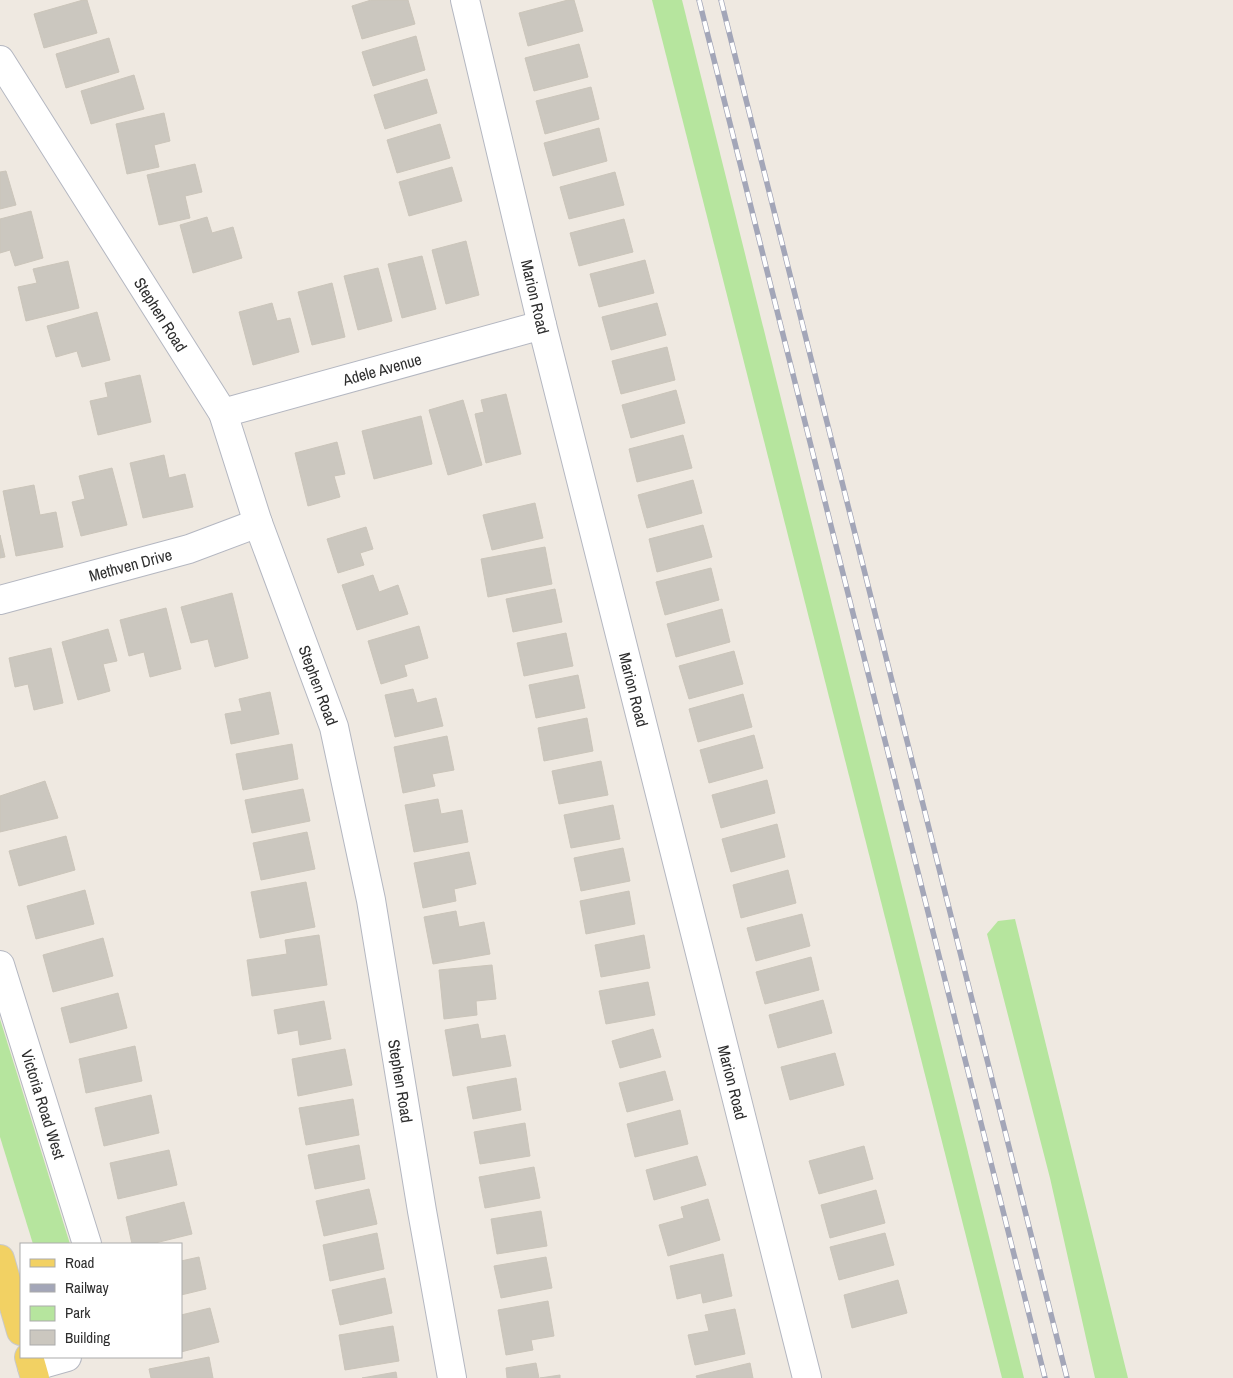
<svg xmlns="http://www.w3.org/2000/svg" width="1233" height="1378" font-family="'Archivo Narrow',sans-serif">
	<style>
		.green { fill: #b6e59e }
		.building { fill: #cbc7bf; stroke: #cbc5ba }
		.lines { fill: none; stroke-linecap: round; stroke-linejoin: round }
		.minor-casing { stroke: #b4b7c1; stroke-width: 30 }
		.major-casing { stroke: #c9c9c9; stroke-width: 30 }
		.minor { stroke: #fff; stroke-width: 28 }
		.major { stroke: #f2d163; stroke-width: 28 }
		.rail-casing { stroke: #a3a6b8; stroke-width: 5.5 }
		.rail { stroke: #fff; stroke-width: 4; stroke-dasharray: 11; stroke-linecap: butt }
		.labels { text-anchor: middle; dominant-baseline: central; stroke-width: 5; stroke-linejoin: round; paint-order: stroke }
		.street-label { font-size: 16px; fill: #2e2e2e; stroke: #fff }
	</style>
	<rect width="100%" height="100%" fill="#efe9e1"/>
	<g class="green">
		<path d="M652,0H682L1024,1378H1002Z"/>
		<path d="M1015,919L1128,1378H1095L1050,1178L987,934L998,921Z"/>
		<path d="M0,1019L70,1244H33L0,1137Z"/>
	</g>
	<g class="building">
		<path d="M83,0H87L97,33L44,48L34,14Z"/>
		<path d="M371,0H408L415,24L362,39L352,6Z"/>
		<path d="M568,0H574L583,31L528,46L519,13Z"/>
		<path d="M416,36L425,70L373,86L362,52Z"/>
		<path d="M109,38L119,72L66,88L56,54Z"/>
		<path d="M579,44L588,77L534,91L525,58Z"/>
		<path d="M134,75L144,109L91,124L81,91Z"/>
		<path d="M427,79L437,113L385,129L374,95Z"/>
		<path d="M591,87L599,119L545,134L536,101Z"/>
		<path d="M164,113L170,141L154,145L159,167L127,174L116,124Z"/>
		<path d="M440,124L450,158L397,173L387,140Z"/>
		<path d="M599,128L607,161L553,176L544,143Z"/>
		<path d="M195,164L202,192L185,196L190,218L159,225L147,175Z"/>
		<path d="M452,167L462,201L409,216L399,182Z"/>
		<path d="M6,171L16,205L0,209V172Z"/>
		<path d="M615,172L624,205L569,219L560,187Z"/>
		<path d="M31,211L43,258L15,266L10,250L0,253V219Z"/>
		<path d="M207,217L212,233L233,227L242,258L193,273L180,225Z"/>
		<path d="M624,219L633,252L579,266L570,233Z"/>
		<path d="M466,241L479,295L446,304L432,250Z"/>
		<path d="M422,256L436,309L402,318L388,264Z"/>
		<path d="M645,260L654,293L599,307L590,274Z"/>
		<path d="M68,261L79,308L26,321L18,287L37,283L33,269Z"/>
		<path d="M378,268L392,321L358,330L344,276Z"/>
		<path d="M332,283L345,337L312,345L298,292Z"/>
		<path d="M272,303L277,321L290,318L299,352L253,365L239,312Z"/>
		<path d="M657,303L666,335L611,350L602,317Z"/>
		<path d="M97,312L110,360L82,367L77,351L56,357L47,326Z"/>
		<path d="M667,347L675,380L621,394L612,361Z"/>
		<path d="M140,375L151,422L98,435L90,401L108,397L105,383Z"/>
		<path d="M676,390L685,423L631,438L622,405Z"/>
		<path d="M506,394L521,454L486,463L475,414L484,412L481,400Z"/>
		<path d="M463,400L482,465L448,475L429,410Z"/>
		<path d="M421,416L432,464L374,479L362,431Z"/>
		<path d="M683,435L692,468L637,482L629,449Z"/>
		<path d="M337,442L345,474L334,476L340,497L308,506L295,453Z"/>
		<path d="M164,455L169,478L185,474L193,507L143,518L130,463Z"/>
		<path d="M112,468L127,525L81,536L72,502L85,499L79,476Z"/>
		<path d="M693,480L702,513L647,528L638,495Z"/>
		<path d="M34,485L40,515L56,512L63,547L16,556L3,491Z"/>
		<path d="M535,503L543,538L492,550L483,515Z"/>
		<path d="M703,525L712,557L657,572L649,539Z"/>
		<path d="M366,527L373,549L360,553L364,565L338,573L327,539Z"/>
		<path d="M0,535L5,557L0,558Z"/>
		<path d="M545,547L552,584L488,597L481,559Z"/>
		<path d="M711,568L719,600L665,615L656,582Z"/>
		<path d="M373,575L379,592L398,585L408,614L357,630L342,585Z"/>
		<path d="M555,589L562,622L513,632L506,599Z"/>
		<path d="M232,593L248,658L215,667L208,639L191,643L181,607Z"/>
		<path d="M166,608L181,669L150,677L144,652L129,656L120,620Z"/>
		<path d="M722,609L730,642L676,657L667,624Z"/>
		<path d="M419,626L428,658L404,665L407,676L381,684L368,641Z"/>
		<path d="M108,629L117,661L103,664L110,691L78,700L62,642Z"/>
		<path d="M566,633L573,666L524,676L517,643Z"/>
		<path d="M51,648L63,703L34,710L28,684L15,687L9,658Z"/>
		<path d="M734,651L743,684L689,699L679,666Z"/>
		<path d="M578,675L585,708L536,718L529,685Z"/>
		<path d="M413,689L417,703L436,698L443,726L395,737L385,695Z"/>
		<path d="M270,692L279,734L231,744L225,714L242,711L239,699Z"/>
		<path d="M743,694L752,727L698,742L689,709Z"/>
		<path d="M587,718L593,751L544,761L538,728Z"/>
		<path d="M754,735L763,768L709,783L700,750Z"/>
		<path d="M447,736L454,770L432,774L435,786L403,793L394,747Z"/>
		<path d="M292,744L298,779L243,790L236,754Z"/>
		<path d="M601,761L608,795L559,804L552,771Z"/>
		<path d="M767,780L775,813L721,828L712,795Z"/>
		<path d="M45,781L58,818L0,832V796Z"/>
		<path d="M303,789L310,821L252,833L245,800Z"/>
		<path d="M438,799L441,814L462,810L468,842L414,852L405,805Z"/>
		<path d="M613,805L620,839L571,848L564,815Z"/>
		<path d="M777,824L785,857L731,872L722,839Z"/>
		<path d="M307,832L315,869L261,880L253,843Z"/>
		<path d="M66,836L75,870L19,886L9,851Z"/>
		<path d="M623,848L630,881L581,891L574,858Z"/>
		<path d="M469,852L476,884L454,889L456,901L423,908L414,863Z"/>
		<path d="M788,870L796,903L741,918L733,885Z"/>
		<path d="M306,882L315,927L260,938L251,892Z"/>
		<path d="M85,890L94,924L36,939L27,906Z"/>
		<path d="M629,891L635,924L586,934L580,901Z"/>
		<path d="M456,911L459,927L484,922L490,954L433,964L424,917Z"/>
		<path d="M802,914L810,946L756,961L747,928Z"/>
		<path d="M319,935L327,985L252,996L247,960L287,954L285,940Z"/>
		<path d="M644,935L650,968L601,977L595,945Z"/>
		<path d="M103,938L113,976L53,992L43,955Z"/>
		<path d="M811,957L819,990L765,1004L756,972Z"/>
		<path d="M492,965L496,999L476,1001L477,1015L444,1019L439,970Z"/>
		<path d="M648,982L655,1015L606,1024L599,991Z"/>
		<path d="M118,993L127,1028L70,1043L61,1008Z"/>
		<path d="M823,1000L832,1033L778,1048L769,1015Z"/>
		<path d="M324,1001L331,1039L300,1045L298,1030L278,1034L274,1010Z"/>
		<path d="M478,1024L481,1039L505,1035L511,1066L453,1076L445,1030Z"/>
		<path d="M653,1029L661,1057L620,1068L612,1041Z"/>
		<path d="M135,1046L142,1081L86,1093L79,1059Z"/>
		<path d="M345,1049L352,1085L298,1096L292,1059Z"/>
		<path d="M835,1053L844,1085L790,1100L781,1067Z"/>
		<path d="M665,1071L673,1100L627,1112L619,1083Z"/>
		<path d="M516,1078L521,1110L473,1119L467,1087Z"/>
		<path d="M151,1095L159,1133L104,1146L95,1108Z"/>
		<path d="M353,1099L359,1135L306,1145L299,1108Z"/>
		<path d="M680,1110L688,1144L635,1157L627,1124Z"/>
		<path d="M525,1123L530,1156L480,1164L474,1132Z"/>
		<path d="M359,1145L365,1179L315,1189L308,1155Z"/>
		<path d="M864,1146L873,1179L819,1194L809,1161Z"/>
		<path d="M169,1150L177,1185L118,1199L110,1163Z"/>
		<path d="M697,1156L706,1185L654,1200L646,1170Z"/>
		<path d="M534,1167L540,1198L485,1208L479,1177Z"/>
		<path d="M369,1189L377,1224L324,1236L316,1201Z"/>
		<path d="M876,1190L885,1223L830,1238L821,1205Z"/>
		<path d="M708,1199L720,1240L668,1256L659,1225L684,1218L681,1207Z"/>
		<path d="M184,1202L192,1234L151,1244H132L126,1217Z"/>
		<path d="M541,1211L547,1246L497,1254L491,1219Z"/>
		<path d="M377,1233L384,1269L330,1281L323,1245Z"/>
		<path d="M885,1233L894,1265L839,1280L830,1247Z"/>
		<path d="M723,1254L732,1296L703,1303L701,1293L677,1299L670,1266Z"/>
		<path d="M199,1257L206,1289L181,1295V1261Z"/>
		<path d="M546,1257L552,1288L501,1298L494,1266Z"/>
		<path d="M385,1278L392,1313L340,1325L332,1290Z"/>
		<path d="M898,1280L907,1313L852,1328L844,1295Z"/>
		<path d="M548,1301L554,1336L531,1340L533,1350L506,1355L498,1310Z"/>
		<path d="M210,1308L219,1342L181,1352V1315Z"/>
		<path d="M735,1309L745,1354L695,1365L688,1335L709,1331L705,1315Z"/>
		<path d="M393,1326L399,1361L345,1370L339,1335Z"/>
		<path d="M209,1357L213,1378H151L149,1369Z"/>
		<path d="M536,1363L539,1378H507L506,1368Z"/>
		<path d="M750,1363L753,1378H697L696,1376Z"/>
		<path d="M396,1372L397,1378H362Z"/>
		<path d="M560,1375V1378H540Z"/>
	</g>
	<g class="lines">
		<g class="minor-casing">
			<g id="minor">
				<path id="s1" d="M465,0L542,325L807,1378"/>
				<path id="s2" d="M0,60L223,413L258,523L334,727L371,900L422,1211L452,1378"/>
				<path id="s3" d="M223,413L542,325"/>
				<path id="s4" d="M0,600L189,549L258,523"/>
				<path id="s5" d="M0,965L87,1244"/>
				<path d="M32,1367L67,1357"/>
			</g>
		</g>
		<g class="major-casing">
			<g id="major">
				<path d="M0,1259L21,1331"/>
				<path d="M29,1357L35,1378"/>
			</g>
		</g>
		<use href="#minor" class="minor"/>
		<use href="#major" class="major"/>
		<g class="rail-casing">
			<g id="rail">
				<path d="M699,0L1045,1378"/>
				<path d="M721,0L1067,1378"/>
			</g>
		</g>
		<use href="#rail" class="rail"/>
	</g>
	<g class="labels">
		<g class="street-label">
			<text stroke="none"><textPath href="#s1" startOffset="305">Marion Road</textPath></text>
			<text stroke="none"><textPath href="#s2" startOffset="301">Stephen Road</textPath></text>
			<text stroke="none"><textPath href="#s3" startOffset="165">Adele Avenue</textPath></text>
			<text stroke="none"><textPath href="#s4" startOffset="135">Methven Drive</textPath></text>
			<text stroke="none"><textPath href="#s2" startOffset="706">Stephen Road</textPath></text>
			<text stroke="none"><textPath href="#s1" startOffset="710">Marion Road</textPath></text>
			<text stroke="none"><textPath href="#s2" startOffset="1111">Stephen Road</textPath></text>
			<text stroke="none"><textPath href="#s1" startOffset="1115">Marion Road</textPath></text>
			<text stroke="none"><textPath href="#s5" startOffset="146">Victoria Road West</textPath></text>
		</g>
	</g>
	<rect x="20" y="1243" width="162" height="115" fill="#ffffff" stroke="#ababab"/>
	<rect x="30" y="1259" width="25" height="8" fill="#f2d163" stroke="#ababab"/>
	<text x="65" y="1268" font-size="15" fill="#2e2e2e">Road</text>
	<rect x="30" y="1284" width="25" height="8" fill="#a3a6b8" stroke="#ababab"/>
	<text x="65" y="1293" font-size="15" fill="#2e2e2e">Railway</text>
	<rect x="30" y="1306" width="25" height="15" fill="#b6e59e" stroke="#ababab"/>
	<text x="65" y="1318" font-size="15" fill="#2e2e2e">Park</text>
	<rect x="30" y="1330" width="25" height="15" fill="#cbc7bf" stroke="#ababab"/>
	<text x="65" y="1343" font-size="15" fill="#2e2e2e">Building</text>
</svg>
_ _ _ _
◆ PROBLEM DETAILS: Return, word for word, the lines of the data above from the line with "#cbc7bf; stroke: #cbc5ba" through the line with "#f2d163; stroke-width: 28", inclusive.

◆ RESULT OF THIS TASK:
		.building { fill: #cbc7bf; stroke: #cbc5ba }
		.lines { fill: none; stroke-linecap: round; stroke-linejoin: round }
		.minor-casing { stroke: #b4b7c1; stroke-width: 30 }
		.major-casing { stroke: #c9c9c9; stroke-width: 30 }
		.minor { stroke: #fff; stroke-width: 28 }
		.major { stroke: #f2d163; stroke-width: 28 }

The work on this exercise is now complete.